Input:
————
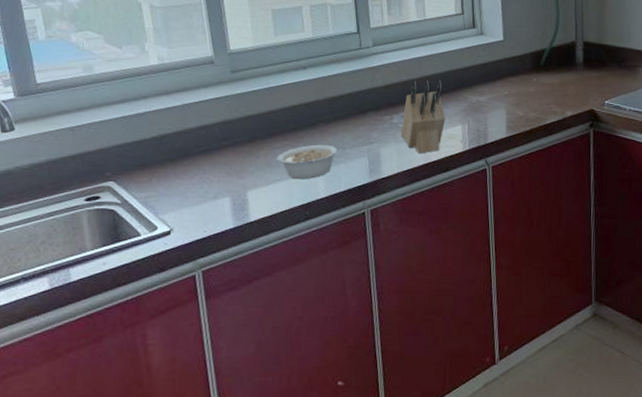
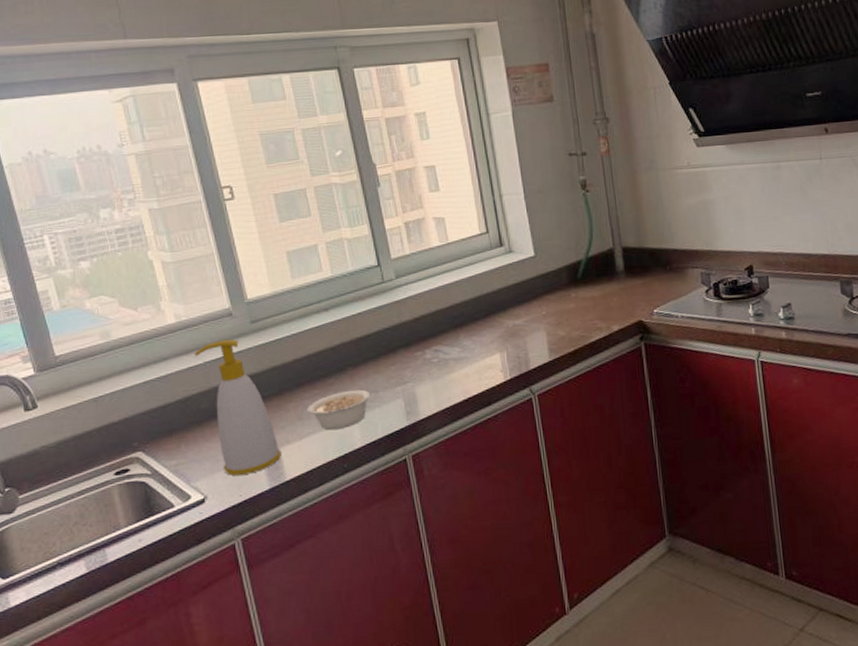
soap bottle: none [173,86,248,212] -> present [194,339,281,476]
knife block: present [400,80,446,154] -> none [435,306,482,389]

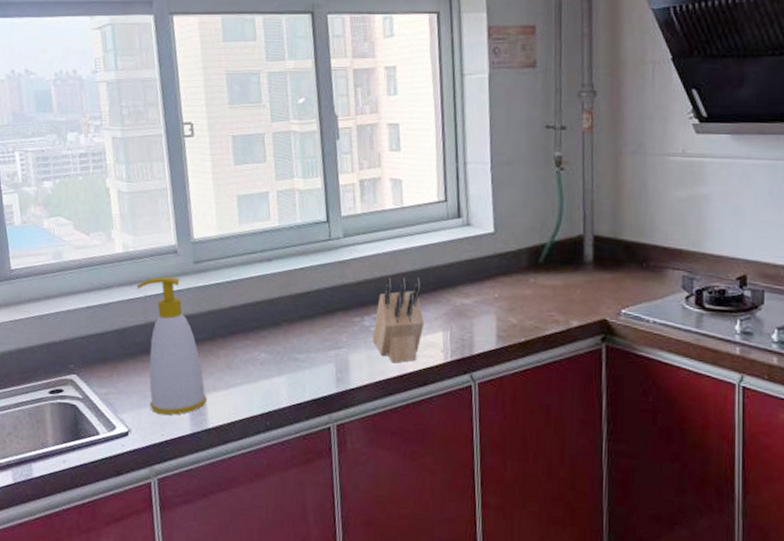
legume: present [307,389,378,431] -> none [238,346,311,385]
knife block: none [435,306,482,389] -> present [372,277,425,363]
————
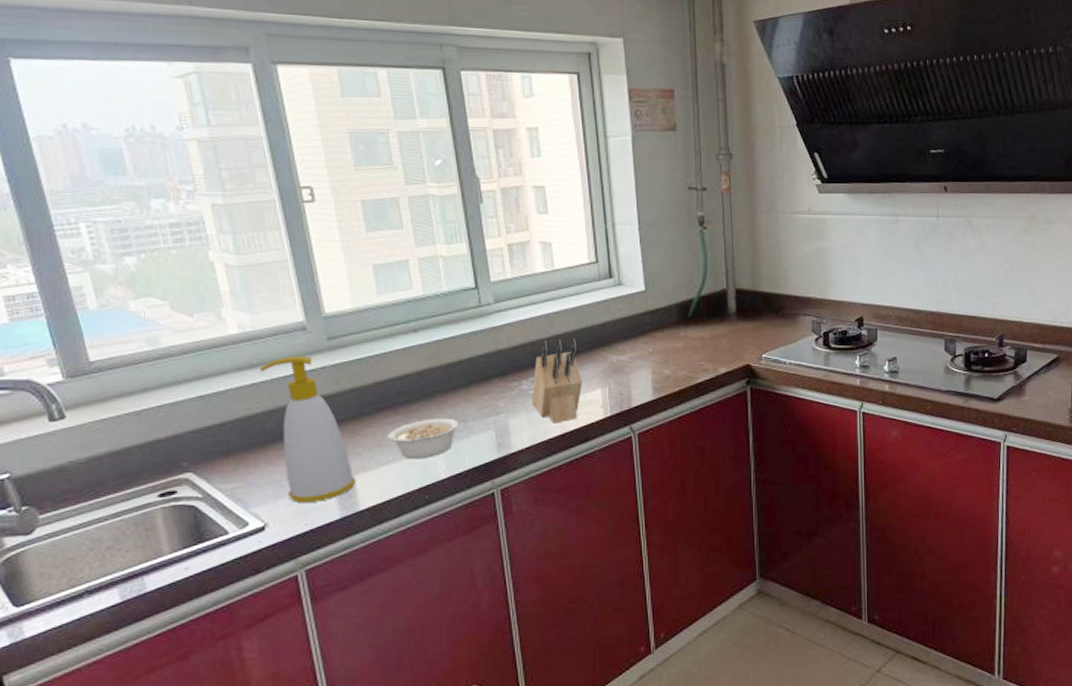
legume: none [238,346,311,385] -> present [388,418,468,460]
————
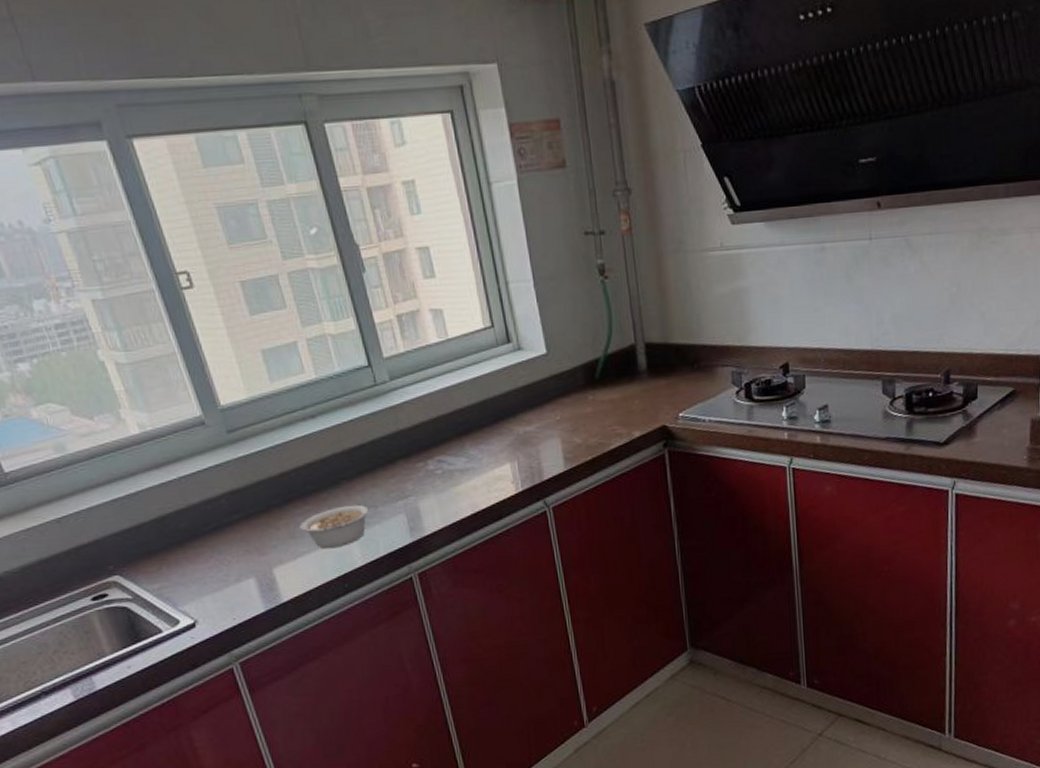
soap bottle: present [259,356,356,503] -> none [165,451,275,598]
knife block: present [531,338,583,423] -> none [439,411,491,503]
————
About this exercise: Look through the entries above and quote exactly the lines from the line with "soap bottle: present" to the line with "knife block: present [531,338,583,423]", counting both of those lines.

Exercise solution:
soap bottle: present [259,356,356,503] -> none [165,451,275,598]
knife block: present [531,338,583,423] -> none [439,411,491,503]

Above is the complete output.